= SAPPHIRE (health care) =

The Situational Awareness and Preparedness for Public Health Incidences and Reasoning Engines (SAPPHIRE) is a semantics-based health information system capable of tracking and evaluating situations and occurrences that may affect public health. It was developed in 2004 by Dr. Parsa Mirhaji at the University of Texas Health Science Center at Houston using the Semantic Web technologies.

==Technology==
SAPPHIRE is based upon developing Semantic Web technologies — a set of formats and programming languages (such as the Resource Description Framework language and the Web Ontology Language (OWL)) that find and analyze data on the World Wide Web to enable users to understand and utilize organized information online.

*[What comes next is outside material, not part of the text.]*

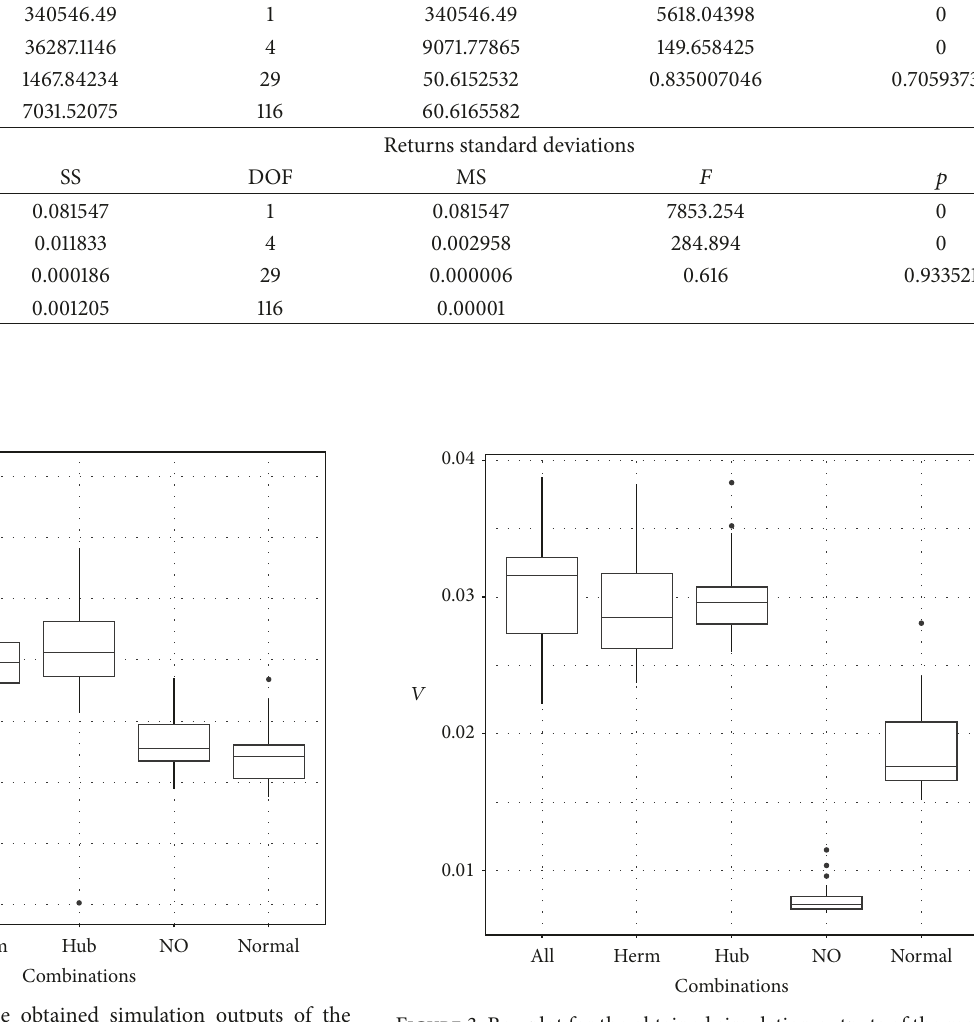
Figure 3: Box plot for the obtained simulation outputs of the mean returns standard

 The system is used to gather, organize and impart information on important happenings and events, assisting public health-care professionals to prepare and act. It permits data to be interpreted distinctly, meeting the specific needs of diverse industries, users and disciplines rather than a generalized, universal format. The SAPPHIRE system was developed by the Health Science Center using the RDF technologies developed by Oracle, Inc. and TopQuadrant, Inc.

==Function==
SAPPHIRE helps track specific incidences such as the spread and treatment of influenza, AIDS and related information. The system frequently gathers information from select public hospitals, emergency services and care providers and their electronic health records and information provided by medical professionals.
 The information is integrated and categorized - flu-related symptoms are analyzed for trends that may indicate probabilities of flu epidemics. Such data is transmitted to institutions such as the Centers for Disease Control and Prevention. SAPPHIRE's processes have also reduced the administrative burdens and inefficiencies at hospitals and clinics.

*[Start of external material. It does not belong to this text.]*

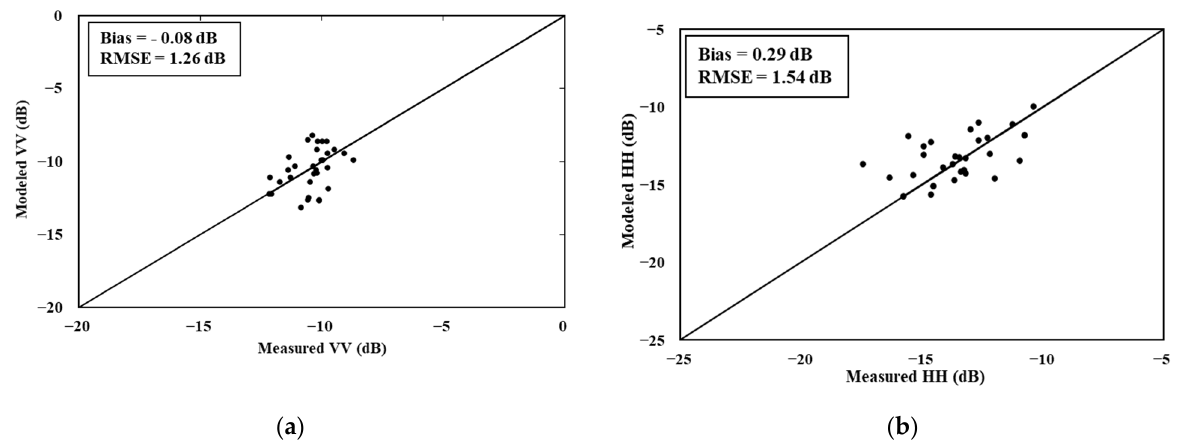
Figure 9. Comparison of the radar data and simulated backscattering coefficients in the pepper fields: ( a ) C ‐ VV configuration and ( b ) L ‐ HH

==Usage after Hurricane Katrina==
The University of Houston conducted a pilot test of SAPPHIRE in the aftermath of Hurricane Katrina in the fall of 2005, which devastated the populations and infrastructures of southern Mississippi, Louisiana, Alabama and Texas. Implemented swiftly within hours of mass evacuations, the SAPPHIRE system successfully monitored and analyzed public health information for the usage of government officials and services, who feared outbreaks of epidemics. Officials used hand-held computers to gather data from the evacuees and transmit directly to the SAPPHIRE database.

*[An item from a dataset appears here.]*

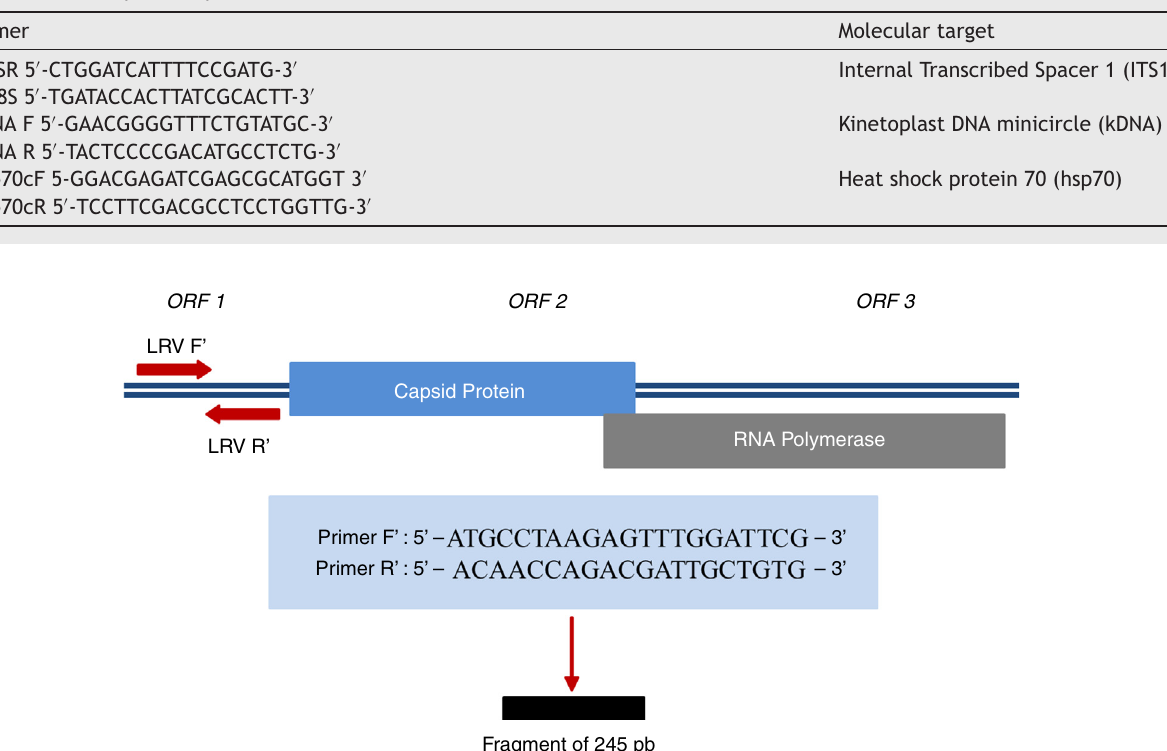
Figure 1 Region amplified for detection of LRV1 and sequences of primers used.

 SAPPHIRE was specifically used to analyze the health of the evacuees at the Astrodome, Reliant Park and the George R. Brown Convention Center. A PDA extension of SAPPHIRE enabled more than 300 volunteers, led by the UT School of Public Health, to collect and analyze critical health data. SAPPHIRE gathered information from nearly 9,000 confidential patient cases of the past to help services respond to the specific needs of the evacuees, helping to identify environment-specific vulnerabilities, prevalence and conditions for diseases and epidemics. SAPPHIRE was recorded to have assisted in identifying outbreaks of gastrointestinal, respiratory diseases and conjunctivitis much sooner than previously possible.